There came to the beach a poor exile of Erinn,

The dew on his raiment was heavy and chill;

For his country he sighed, when at twilight repairing

To wander alone by the wind-beaten hill.

But the day-star attracted his eye’s sad devotion,

For it rose o’er his own native isle of the ocean,

Where once in the fire of his youthful emotion

He sang the bold anthem of Erin go Bragh.

Oh, sad is my fate, said the heart-broken stranger,

The wild deer and wolf to a covert can flee;

But I have no refuge from famine and danger,

A home and a country remain not to me.

Ah! never again in the green sunny bowers,

Where my forefathers lived, shall I spend the sweet hours,

Or cover my harp with the wild woven flowers,

And strike to the numbers of Erin go Bragh.

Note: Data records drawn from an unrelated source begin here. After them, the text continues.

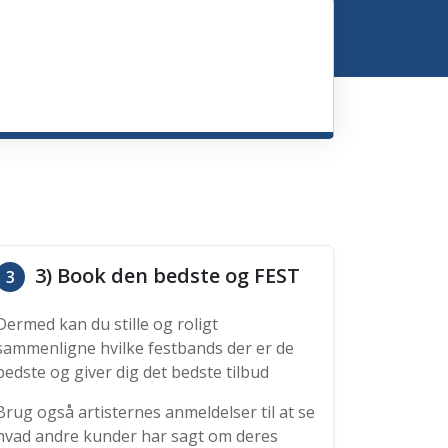
3) Book den bedste og FEST
3
Dermed kan du stille og roligt
sammenligne hvilke festbands der er de
bedste og giver dig det bedste tilbud
Brug også artisternes anmeldelser til at se
hvad andre kunder har sagt om deres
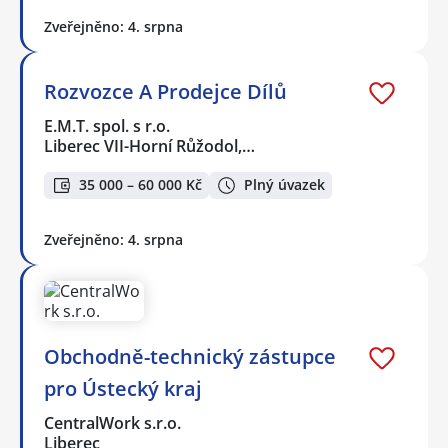
Zveřejněno: 4. srpna
Rozvozce A Prodejce Dílů
E.M.T. spol. s r.o.
Liberec VII-Horní Růžodol,…
35 000 – 60 000 Kč
Plný úvazek
Zveřejněno: 4. srpna
Obchodně-technický zástupce
pro Ústecký kraj
CentralWork s.r.o.
Liberec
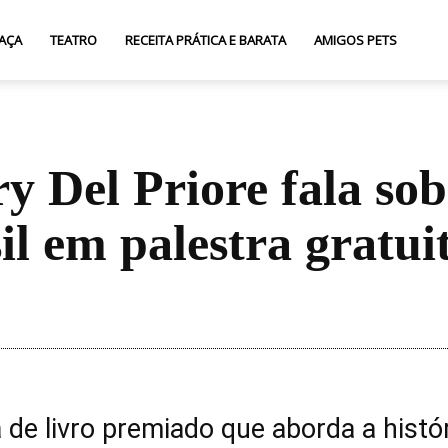
AÇA
TEATRO
RECEITA PRÁTICA E BARATA
AMIGOS PETS
 Del Priore fala sobr
il em palestra gratui
Compartilhar
 de livro premiado que aborda a histó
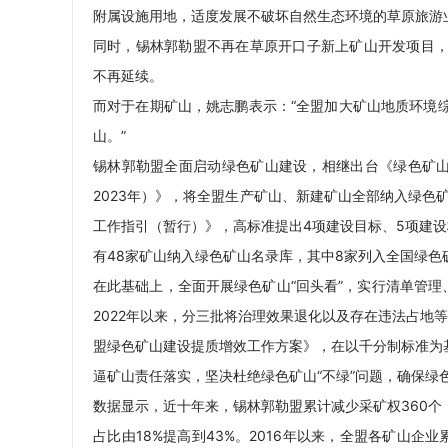
附属设施用地，适度发展不破坏自然生态环境的草原旅游
同时，锡林郭勒盟不再在草原开口子新上矿山开发项目
不再延续。
而对于在期矿山，姚志鹏表示：“全盟加大矿山地质环境
山。”
锡林郭勒盟全面启动绿色矿山建设，相继出台《绿色矿山建设
2023年）》，将全盟生产矿山、新建矿山全部纳入绿色
工作指引（暂行）》，高标准提出4项建设目标、5项建
有48家矿山纳入绿色矿山名录库，其中8家列入全国绿色
在此基础上，全面开展绿色矿山“回头看”，实行清单管理
2022年以来，分三批将治理效果退化以及存在违法占地等
盟绿色矿山建设提质增效工作方案》，在以千分制标准为
逼矿山责任落实，坚决杜绝绿色矿山“不绿”问题，确保绿色
数据显示，近十年来，锡林郭勒盟累计减少采矿权360个，
占比由18%提高到43%。2016年以来，全盟各矿山企业累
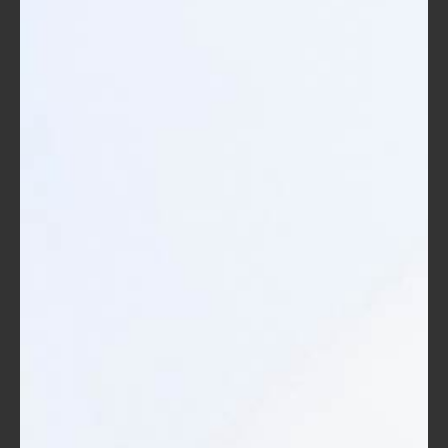
لدعم التدريب. هذا لا يتضمن فقط الحقائب التدريبية،
بل يشمل أيضًا أدوات الدعم والتقييم. مثلًا، في أحد
البرامج التدريبية التي أُقيمت في مجال تطوير المهارات
القيادية، اتضح أن توفير مدرب مساعد لحضور الجلسات،
وزيادة الموارد المتاحة، أدّى إلى تحسين تجربة المتدربين.
التوجيه والتوجيه الإيجابي
: يجب على المدربين توجيه
المتدربين بفاعلية، وخصوصًا في الأيام الأولى من
التدريب. توجيه الأفراد حول كيفية الاستفادة من المحتوى
والتفاعل معه يمكن أن يكون له تأثير كبير. أذكر أن تجربة
شخصية كانت خلال دورة تدريبية للعروض التقديمية،
حيث قادني المدرب خطوة بخطوة في كيفية استخدام
المواد التعليمية، مما زاد من ثقتي أثناء العروض.
توفير التغذية الراجعة
: واحدة من أهم النقاط التي تسهم
في نجاح استخدام الحقائب التدريبية هي التغذية الراجعة
المستمرة. عندما يشعر المتدربون بأن آرائهم وأفكارهم
تُعتبر، فإن ذلك يعزز من مشاركتهم. خلال ورشة عمل،
استخدم المدرب استبيانات قصيرة بعد كل جلسة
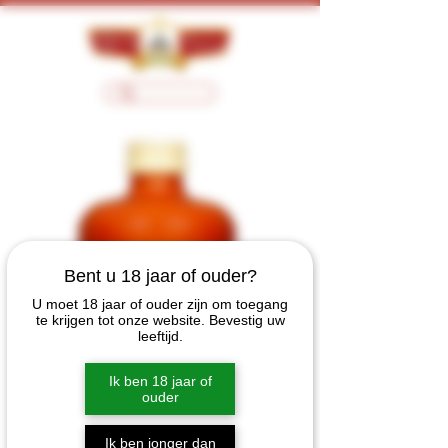
Bent u 18 jaar of ouder?
U moet 18 jaar of ouder zijn om toegang
te krijgen tot onze website. Bevestig uw
leeftijd.
Ik ben 18 jaar of
ouder
Ik ben jonger dan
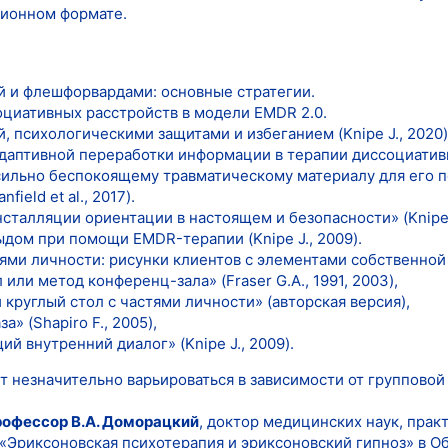
ционном формате.
й и флешфорвардами: основные стратегии.
оциативных расстройств в модели EMDR 2.0.
, психологическими защитами и избеганием (Knipe J., 2020)
аптивной переработки информации в терапии диссоциатив
сильно беспокоящему травматическому материалу для его 
ield et al., 2017).
талляции ориентации в настоящем и безопасности» (Knipe J.
ыдом при помощи EMDR-терапии (Knipe J., 2009).
тями личности: рисунки клиентов с элементами собственной
или метод конференц-зала» (Fraser G.A., 1991, 2003),
 круглый стол с частями личности» (авторская версия),
» (Shapiro F., 2005),
 внутренний диалог» (Knipe J., 2009).
 незначительно варьироваться в зависимости от групповой
рофессор В.А. Доморацкий
, доктор медицинских наук, пра
«Эриксоновская психотерапия и эриксоновский гипноз» в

Erin, my country, though sad and forsaken,

In dreams I revisit thy sea-beaten shore,

But alas! in a far foreign land I awaken,

And sigh for the friends that can meet me no more.

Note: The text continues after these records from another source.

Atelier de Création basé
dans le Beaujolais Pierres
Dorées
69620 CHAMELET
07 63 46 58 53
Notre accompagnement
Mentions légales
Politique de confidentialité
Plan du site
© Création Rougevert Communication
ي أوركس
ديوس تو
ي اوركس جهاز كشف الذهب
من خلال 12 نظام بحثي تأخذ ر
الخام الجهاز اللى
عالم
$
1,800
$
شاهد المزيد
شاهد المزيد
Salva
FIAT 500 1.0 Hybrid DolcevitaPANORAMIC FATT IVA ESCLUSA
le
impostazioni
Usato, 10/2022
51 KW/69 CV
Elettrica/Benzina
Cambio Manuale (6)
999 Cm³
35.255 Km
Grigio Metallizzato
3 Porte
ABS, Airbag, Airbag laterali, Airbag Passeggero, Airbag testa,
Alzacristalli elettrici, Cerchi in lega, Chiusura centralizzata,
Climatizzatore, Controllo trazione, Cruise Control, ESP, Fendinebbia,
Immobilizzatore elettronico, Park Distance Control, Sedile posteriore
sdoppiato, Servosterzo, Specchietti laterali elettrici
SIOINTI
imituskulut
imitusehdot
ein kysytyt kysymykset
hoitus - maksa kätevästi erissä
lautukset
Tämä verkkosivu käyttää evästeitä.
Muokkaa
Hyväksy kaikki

Ah! cruel fate, wilt thou never replace me

In a mansion of peace where no perils can chase me ?

Ah! never again shall my brothers embrace me—

They died to defend me, or live to deplore.

Where is my cabin-door fast by the wild wood ?

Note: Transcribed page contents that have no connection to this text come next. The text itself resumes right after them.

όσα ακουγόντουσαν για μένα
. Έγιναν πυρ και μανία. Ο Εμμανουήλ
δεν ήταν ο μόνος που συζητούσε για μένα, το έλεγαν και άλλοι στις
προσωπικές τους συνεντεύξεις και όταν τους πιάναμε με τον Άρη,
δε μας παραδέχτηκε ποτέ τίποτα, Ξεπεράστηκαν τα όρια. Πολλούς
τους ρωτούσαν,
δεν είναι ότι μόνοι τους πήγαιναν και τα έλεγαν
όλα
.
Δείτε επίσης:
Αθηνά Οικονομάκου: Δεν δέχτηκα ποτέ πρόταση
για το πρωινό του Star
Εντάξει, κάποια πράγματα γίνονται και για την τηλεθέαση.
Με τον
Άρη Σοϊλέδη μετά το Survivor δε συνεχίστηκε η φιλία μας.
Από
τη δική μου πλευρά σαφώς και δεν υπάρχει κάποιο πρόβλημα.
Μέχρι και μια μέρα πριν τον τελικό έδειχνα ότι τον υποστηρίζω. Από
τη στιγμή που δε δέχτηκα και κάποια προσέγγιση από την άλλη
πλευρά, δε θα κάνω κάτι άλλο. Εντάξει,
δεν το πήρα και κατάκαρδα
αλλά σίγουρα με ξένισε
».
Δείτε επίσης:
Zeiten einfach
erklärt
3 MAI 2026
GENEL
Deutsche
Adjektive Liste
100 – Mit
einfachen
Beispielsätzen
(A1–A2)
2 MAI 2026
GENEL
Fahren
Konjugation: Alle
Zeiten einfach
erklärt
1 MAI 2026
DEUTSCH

Sister and sire, did yon weep for its fall ?

Where is the mother that looked on my childhood ?

And where is the bosom friend dearer than all ?

Oh, my sad heart, long abandoned by pleasure,

Why did it doat on a fast-fading treasure ?

Tears like the rain-drop may fall without measure,

But rapture and beauty they cannot recall!

Yet, all its sad recollections suppressing,

One dying wish my lone bosom can draw—

Erin, an exile bequeaths thee his blessing,

Land of my forefathers, Erin go Bragh.

Buried and cold, when my heart stills its motion,

Green be thy fields, sweetest isle of the ocean,

And thy harp-striking bards sing aloud with devotion,

Erin Mavourneen, Erin go Bragh!


[1] Volume: For the Dedication of this Edition, see Vol. I.

[2] Bard: The above stanza is also ascribed to Robert Orr.

[3] Exile: How feeling is the song of the Irish Exile:

Oh, Erin, Mavourneen! how sad is the parting,

Dear home of our childhood, for ever from thee!

How bitter and burning the tears that are starting,

As we sigh a farewell to thee, Erin Machree!

My country! my country! tho’ far from that loved earth,

Where first I drew breath, from these lips it should go,

My last sigh will be thine, darling land of my birth,

My last prayer for thee, Erin, in welfare or woe.